RECORDS FOR PROCESSING:
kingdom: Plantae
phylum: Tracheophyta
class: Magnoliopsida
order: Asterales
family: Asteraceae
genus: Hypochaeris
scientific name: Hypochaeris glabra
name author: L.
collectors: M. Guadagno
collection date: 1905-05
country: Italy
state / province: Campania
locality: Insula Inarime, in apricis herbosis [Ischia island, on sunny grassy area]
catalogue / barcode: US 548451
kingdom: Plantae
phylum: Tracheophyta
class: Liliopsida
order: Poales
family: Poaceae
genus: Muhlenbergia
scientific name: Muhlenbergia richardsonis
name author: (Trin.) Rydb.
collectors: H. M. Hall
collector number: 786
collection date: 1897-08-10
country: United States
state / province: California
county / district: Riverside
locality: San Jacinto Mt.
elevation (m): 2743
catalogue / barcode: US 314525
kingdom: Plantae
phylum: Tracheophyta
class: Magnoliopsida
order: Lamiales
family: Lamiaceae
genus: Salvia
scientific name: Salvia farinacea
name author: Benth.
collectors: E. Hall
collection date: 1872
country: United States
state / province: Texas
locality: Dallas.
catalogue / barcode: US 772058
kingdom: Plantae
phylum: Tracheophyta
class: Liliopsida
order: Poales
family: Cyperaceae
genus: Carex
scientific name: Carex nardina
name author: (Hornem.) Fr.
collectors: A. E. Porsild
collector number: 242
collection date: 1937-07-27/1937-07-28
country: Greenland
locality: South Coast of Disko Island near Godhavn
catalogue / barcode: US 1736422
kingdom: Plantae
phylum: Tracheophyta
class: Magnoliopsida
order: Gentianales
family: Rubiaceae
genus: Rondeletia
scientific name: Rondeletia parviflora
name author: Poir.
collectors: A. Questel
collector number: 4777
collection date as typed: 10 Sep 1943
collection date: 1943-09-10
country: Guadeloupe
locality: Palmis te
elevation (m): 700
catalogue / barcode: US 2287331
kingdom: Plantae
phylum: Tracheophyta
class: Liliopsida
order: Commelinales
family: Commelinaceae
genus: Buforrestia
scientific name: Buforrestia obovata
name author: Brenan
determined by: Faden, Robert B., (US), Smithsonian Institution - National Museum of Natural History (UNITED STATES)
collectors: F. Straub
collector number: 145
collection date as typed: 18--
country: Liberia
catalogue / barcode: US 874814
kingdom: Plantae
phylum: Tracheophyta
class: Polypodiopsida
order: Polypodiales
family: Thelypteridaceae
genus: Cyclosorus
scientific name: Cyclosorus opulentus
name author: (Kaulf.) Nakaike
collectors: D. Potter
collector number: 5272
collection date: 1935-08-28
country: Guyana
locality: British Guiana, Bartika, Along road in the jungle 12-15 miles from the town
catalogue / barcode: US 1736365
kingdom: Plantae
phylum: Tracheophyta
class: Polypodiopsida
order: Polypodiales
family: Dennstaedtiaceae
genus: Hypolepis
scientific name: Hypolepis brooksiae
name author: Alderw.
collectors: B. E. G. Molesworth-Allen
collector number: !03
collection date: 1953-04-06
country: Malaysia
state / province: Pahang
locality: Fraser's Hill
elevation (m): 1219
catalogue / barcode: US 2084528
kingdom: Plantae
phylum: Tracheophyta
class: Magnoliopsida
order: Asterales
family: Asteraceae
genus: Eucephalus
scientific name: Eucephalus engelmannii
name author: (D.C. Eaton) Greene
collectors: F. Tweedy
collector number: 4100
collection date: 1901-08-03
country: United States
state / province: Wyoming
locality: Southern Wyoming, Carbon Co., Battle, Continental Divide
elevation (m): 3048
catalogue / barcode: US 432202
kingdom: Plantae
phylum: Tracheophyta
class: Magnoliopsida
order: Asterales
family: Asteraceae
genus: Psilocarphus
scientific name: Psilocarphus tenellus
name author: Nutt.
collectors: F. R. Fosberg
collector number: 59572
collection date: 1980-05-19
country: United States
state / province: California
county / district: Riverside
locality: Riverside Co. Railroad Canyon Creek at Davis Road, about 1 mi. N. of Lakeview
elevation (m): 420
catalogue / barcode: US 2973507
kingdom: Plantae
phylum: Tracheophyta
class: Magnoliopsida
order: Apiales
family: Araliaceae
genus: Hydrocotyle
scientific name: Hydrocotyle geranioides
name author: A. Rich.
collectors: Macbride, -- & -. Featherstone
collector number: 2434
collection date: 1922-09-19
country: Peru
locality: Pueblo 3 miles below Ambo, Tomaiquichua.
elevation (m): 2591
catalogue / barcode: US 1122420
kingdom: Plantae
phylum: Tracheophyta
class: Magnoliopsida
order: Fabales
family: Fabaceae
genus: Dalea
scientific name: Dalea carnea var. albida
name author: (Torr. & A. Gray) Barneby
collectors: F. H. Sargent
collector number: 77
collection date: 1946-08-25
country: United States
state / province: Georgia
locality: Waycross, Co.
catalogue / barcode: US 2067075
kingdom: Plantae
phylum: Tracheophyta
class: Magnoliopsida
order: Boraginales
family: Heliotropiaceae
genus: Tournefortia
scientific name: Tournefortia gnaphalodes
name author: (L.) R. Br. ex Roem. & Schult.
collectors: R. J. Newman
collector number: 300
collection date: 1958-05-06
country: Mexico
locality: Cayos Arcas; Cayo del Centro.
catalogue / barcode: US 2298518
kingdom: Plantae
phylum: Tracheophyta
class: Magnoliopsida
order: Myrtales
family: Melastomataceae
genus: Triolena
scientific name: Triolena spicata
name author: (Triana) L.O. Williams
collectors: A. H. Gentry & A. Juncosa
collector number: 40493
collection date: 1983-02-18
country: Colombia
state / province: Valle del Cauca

EXERCISE DIRECTIONS: Return every line of the material above word for word, leaving nothing out and changing nothing.

OUTPUT FOR THIS EXERCISE:
kingdom: Plantae
phylum: Tracheophyta
class: Magnoliopsida
order: Asterales
family: Asteraceae
genus: Hypochaeris
scientific name: Hypochaeris glabra
name author: L.
collectors: M. Guadagno
collection date: 1905-05
country: Italy
state / province: Campania
locality: Insula Inarime, in apricis herbosis [Ischia island, on sunny grassy area]
catalogue / barcode: US 548451
kingdom: Plantae
phylum: Tracheophyta
class: Liliopsida
order: Poales
family: Poaceae
genus: Muhlenbergia
scientific name: Muhlenbergia richardsonis
name author: (Trin.) Rydb.
collectors: H. M. Hall
collector number: 786
collection date: 1897-08-10
country: United States
state / province: California
county / district: Riverside
locality: San Jacinto Mt.
elevation (m): 2743
catalogue / barcode: US 314525
kingdom: Plantae
phylum: Tracheophyta
class: Magnoliopsida
order: Lamiales
family: Lamiaceae
genus: Salvia
scientific name: Salvia farinacea
name author: Benth.
collectors: E. Hall
collection date: 1872
country: United States
state / province: Texas
locality: Dallas.
catalogue / barcode: US 772058
kingdom: Plantae
phylum: Tracheophyta
class: Liliopsida
order: Poales
family: Cyperaceae
genus: Carex
scientific name: Carex nardina
name author: (Hornem.) Fr.
collectors: A. E. Porsild
collector number: 242
collection date: 1937-07-27/1937-07-28
country: Greenland
locality: South Coast of Disko Island near Godhavn
catalogue / barcode: US 1736422
kingdom: Plantae
phylum: Tracheophyta
class: Magnoliopsida
order: Gentianales
family: Rubiaceae
genus: Rondeletia
scientific name: Rondeletia parviflora
name author: Poir.
collectors: A. Questel
collector number: 4777
collection date as typed: 10 Sep 1943
collection date: 1943-09-10
country: Guadeloupe
locality: Palmis te
elevation (m): 700
catalogue / barcode: US 2287331
kingdom: Plantae
phylum: Tracheophyta
class: Liliopsida
order: Commelinales
family: Commelinaceae
genus: Buforrestia
scientific name: Buforrestia obovata
name author: Brenan
determined by: Faden, Robert B., (US), Smithsonian Institution - National Museum of Natural History (UNITED STATES)
collectors: F. Straub
collector number: 145
collection date as typed: 18--
country: Liberia
catalogue / barcode: US 874814
kingdom: Plantae
phylum: Tracheophyta
class: Polypodiopsida
order: Polypodiales
family: Thelypteridaceae
genus: Cyclosorus
scientific name: Cyclosorus opulentus
name author: (Kaulf.) Nakaike
collectors: D. Potter
collector number: 5272
collection date: 1935-08-28
country: Guyana
locality: British Guiana, Bartika, Along road in the jungle 12-15 miles from the town
catalogue / barcode: US 1736365
kingdom: Plantae
phylum: Tracheophyta
class: Polypodiopsida
order: Polypodiales
family: Dennstaedtiaceae
genus: Hypolepis
scientific name: Hypolepis brooksiae
name author: Alderw.
collectors: B. E. G. Molesworth-Allen
collector number: !03
collection date: 1953-04-06
country: Malaysia
state / province: Pahang
locality: Fraser's Hill
elevation (m): 1219
catalogue / barcode: US 2084528
kingdom: Plantae
phylum: Tracheophyta
class: Magnoliopsida
order: Asterales
family: Asteraceae
genus: Eucephalus
scientific name: Eucephalus engelmannii
name author: (D.C. Eaton) Greene
collectors: F. Tweedy
collector number: 4100
collection date: 1901-08-03
country: United States
state / province: Wyoming
locality: Southern Wyoming, Carbon Co., Battle, Continental Divide
elevation (m): 3048
catalogue / barcode: US 432202
kingdom: Plantae
phylum: Tracheophyta
class: Magnoliopsida
order: Asterales
family: Asteraceae
genus: Psilocarphus
scientific name: Psilocarphus tenellus
name author: Nutt.
collectors: F. R. Fosberg
collector number: 59572
collection date: 1980-05-19
country: United States
state / province: California
county / district: Riverside
locality: Riverside Co. Railroad Canyon Creek at Davis Road, about 1 mi. N. of Lakeview
elevation (m): 420
catalogue / barcode: US 2973507
kingdom: Plantae
phylum: Tracheophyta
class: Magnoliopsida
order: Apiales
family: Araliaceae
genus: Hydrocotyle
scientific name: Hydrocotyle geranioides
name author: A. Rich.
collectors: Macbride, -- & -. Featherstone
collector number: 2434
collection date: 1922-09-19
country: Peru
locality: Pueblo 3 miles below Ambo, Tomaiquichua.
elevation (m): 2591
catalogue / barcode: US 1122420
kingdom: Plantae
phylum: Tracheophyta
class: Magnoliopsida
order: Fabales
family: Fabaceae
genus: Dalea
scientific name: Dalea carnea var. albida
name author: (Torr. & A. Gray) Barneby
collectors: F. H. Sargent
collector number: 77
collection date: 1946-08-25
country: United States
state / province: Georgia
locality: Waycross, Co.
catalogue / barcode: US 2067075
kingdom: Plantae
phylum: Tracheophyta
class: Magnoliopsida
order: Boraginales
family: Heliotropiaceae
genus: Tournefortia
scientific name: Tournefortia gnaphalodes
name author: (L.) R. Br. ex Roem. & Schult.
collectors: R. J. Newman
collector number: 300
collection date: 1958-05-06
country: Mexico
locality: Cayos Arcas; Cayo del Centro.
catalogue / barcode: US 2298518
kingdom: Plantae
phylum: Tracheophyta
class: Magnoliopsida
order: Myrtales
family: Melastomataceae
genus: Triolena
scientific name: Triolena spicata
name author: (Triana) L.O. Williams
collectors: A. H. Gentry & A. Juncosa
collector number: 40493
collection date: 1983-02-18
country: Colombia
state / province: Valle del Cauca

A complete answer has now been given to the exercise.